La solita strategia del NYT: Attaccare la Cina per colpire la nuova sinistra "populista" americana



di Francesco Erspamer*



In America è nata una nuova sinistra populista che invece di preoccuparsi esclusivamente dei diritti civili ha cominciato ad affrontrare i reali problemi della gente ordinaria e in particolare della classe media impoverita. Chiede una vera riforma sanitaria, per esempio, che crei un sistema pubblico di assistenza. Ovvio che alle multinazionali la cosa non piaccia: è un affare da 3mila miliardi di dollari, che finora hanno gestito in maniera totalmente privatistica, per far soldi, tanti tanti soldi. E allora entra in scena il New York Times: che però non può apertamente schierarsi dalla parte degli squali della finanza (quel ruolo lo giocano il Wall Street Journal e Fox News) e allora cosa fa?

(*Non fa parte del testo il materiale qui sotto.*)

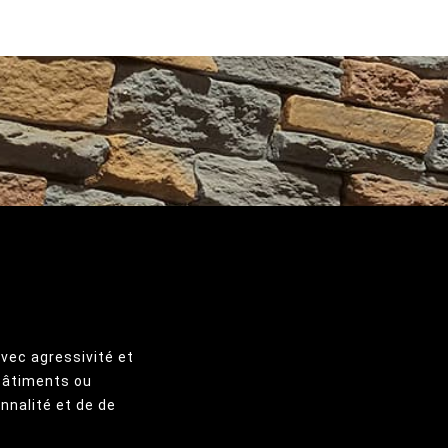
avec agressivité et
 bâtiments ou
nnalité et de de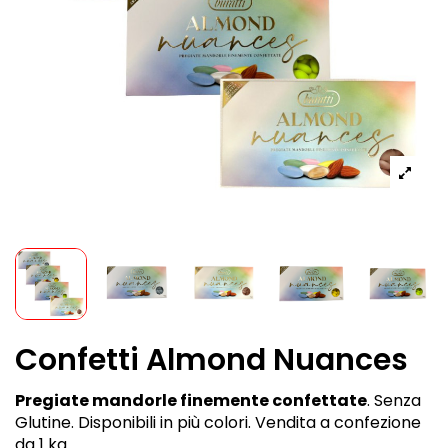
Confetti Almond Nuances
Pregiate mandorle finemente confettate
. Senza
Glutine. Disponibili in più colori. Vendita a confezione
da 1 kg.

Sbatte in prima pagina un ampio servizio sui problemi della sanità in Cina: lunghe file, corruzione, dice; esattamente gli slogan che usava negli anni sessanta e settanta per criticare l'Unione Sovietica e convincere gli americani che combattere in Vietnam significava difendere i loro supermercati pieni di prodotti e il piacere del consumismo compulsivo. Neanche una parola sul fatto che la Cina è ancora un paese povero, con ha un reddito pro capite quattro volte inferiore agli Stati Uniti (e la metà di quello italiano). Perché invece non fare un servizio sulla sanità in Danimarca, Gran Bretagna, Germania, Giappone, anche Italia?


Non è dunque la stampa italiana; è la stampa liberista, ovunque. E perché stupirsi? La si è deregolamentata e si permette che si mantenga non grazie alle vendite dei quotidiani o agli abbonamenti degli utenti ai canali televisivi o ai siti online bensì attraverso la pubblicità: perché non dovrebbe fare gli interessi delle multinazionali che la pagano e la ricattano?


E i fessi abboccano, gli piace avere servizi gratis, anzi li pretendono, e nemmeno dallo Stato (il che comporta tasse, non sia mai, neppure per i milionari), no, li vogliono gratis dai privati, meglio se stranieri, senza accorgersi che i servizi gratis costano infinitamente di più in termini di favori (fiscali e non) fatti ai ricchi e alle megacorporation, oltre che di corruzione. La democrazia e il buon governo, così come la conoscenza, hanno un prezzo: richiedono impegno, partecipazione, continua vigilanza; pretenderle senza fare nulla, come doni dei potenti, non è neanche ingenuità: è complicità, la patetica complicità dei servi con i loro padroni.